PROBLEM DESCRIPTION
Find "Fits Up To (L" below and begin at its line; stop after the line with "comfortable to carry". Output those lines exactly, without pictures.

AVAILABLE RECORDS
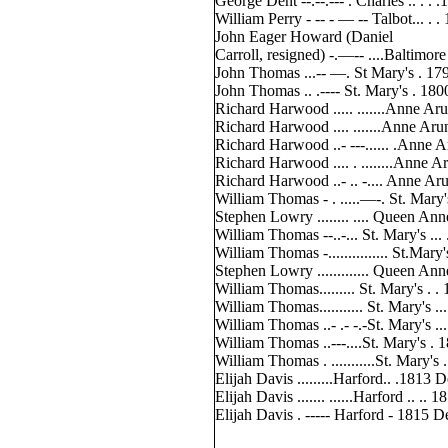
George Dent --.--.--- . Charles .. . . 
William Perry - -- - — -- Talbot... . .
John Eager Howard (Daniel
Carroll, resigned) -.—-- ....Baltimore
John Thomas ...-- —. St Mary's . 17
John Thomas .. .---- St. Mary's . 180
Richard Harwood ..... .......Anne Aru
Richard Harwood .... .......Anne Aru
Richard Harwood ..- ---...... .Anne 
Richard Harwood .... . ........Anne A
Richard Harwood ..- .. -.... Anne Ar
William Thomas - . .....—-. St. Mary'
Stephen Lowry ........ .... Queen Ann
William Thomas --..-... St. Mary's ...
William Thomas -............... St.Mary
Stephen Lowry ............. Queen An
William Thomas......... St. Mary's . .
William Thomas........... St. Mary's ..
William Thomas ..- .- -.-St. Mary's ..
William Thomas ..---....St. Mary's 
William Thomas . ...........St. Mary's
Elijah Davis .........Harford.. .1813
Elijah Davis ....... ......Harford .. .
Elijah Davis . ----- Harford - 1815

* * *

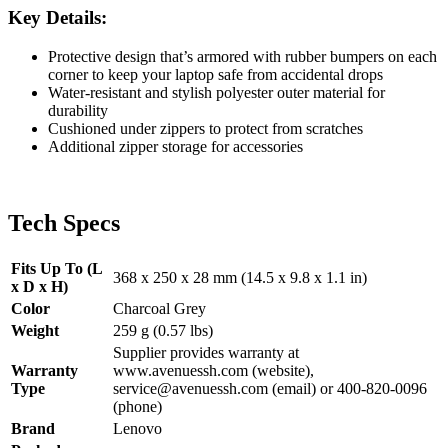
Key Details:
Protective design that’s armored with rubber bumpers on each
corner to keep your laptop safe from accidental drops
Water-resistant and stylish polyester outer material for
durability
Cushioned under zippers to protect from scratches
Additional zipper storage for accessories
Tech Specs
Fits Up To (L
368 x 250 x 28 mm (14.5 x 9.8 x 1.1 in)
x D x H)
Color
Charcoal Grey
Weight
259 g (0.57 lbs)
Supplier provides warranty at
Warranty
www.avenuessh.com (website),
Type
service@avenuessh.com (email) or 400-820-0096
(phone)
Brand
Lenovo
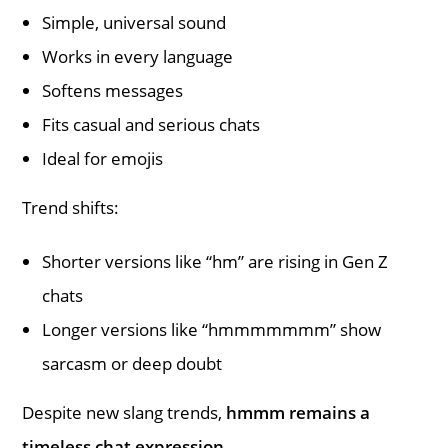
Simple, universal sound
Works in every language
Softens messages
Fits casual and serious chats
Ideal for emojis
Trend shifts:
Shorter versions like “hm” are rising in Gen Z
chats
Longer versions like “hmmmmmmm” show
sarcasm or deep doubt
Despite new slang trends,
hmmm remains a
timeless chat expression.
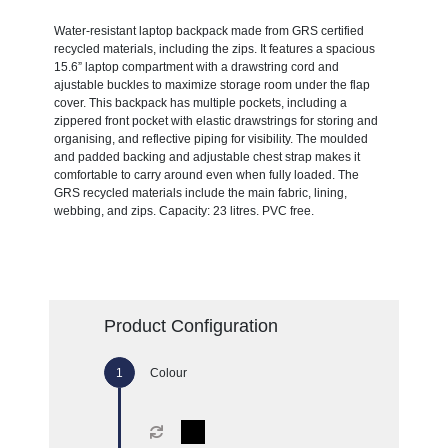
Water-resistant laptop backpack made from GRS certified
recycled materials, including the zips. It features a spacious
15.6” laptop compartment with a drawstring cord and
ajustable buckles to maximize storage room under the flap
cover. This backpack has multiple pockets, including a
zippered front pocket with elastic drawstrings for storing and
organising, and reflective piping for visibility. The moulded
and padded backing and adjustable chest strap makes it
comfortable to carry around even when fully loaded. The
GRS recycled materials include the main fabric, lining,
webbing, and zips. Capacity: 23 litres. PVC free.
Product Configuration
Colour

EXERCISE RESPONSE
Fits Up To (L
368 x 250 x 28 mm (14.5 x 9.8 x 1.1 in)
x D x H)
Color
Charcoal Grey
Weight
259 g (0.57 lbs)
Supplier provides warranty at
Warranty
www.avenuessh.com (website),
Type
service@avenuessh.com (email) or 400-820-0096
(phone)
Brand
Lenovo
Simple, universal sound
Works in every language
Softens messages
Fits casual and serious chats
Ideal for emojis
Trend shifts:
Shorter versions like “hm” are rising in Gen Z
chats
Longer versions like “hmmmmmmm” show
sarcasm or deep doubt
Despite new slang trends,
hmmm remains a
timeless chat expression.
Water-resistant laptop backpack made from GRS certified
recycled materials, including the zips. It features a spacious
15.6” laptop compartment with a drawstring cord and
ajustable buckles to maximize storage room under the flap
cover. This backpack has multiple pockets, including a
zippered front pocket with elastic drawstrings for storing and
organising, and reflective piping for visibility. The moulded
and padded backing and adjustable chest strap makes it
comfortable to carry around even when fully loaded. The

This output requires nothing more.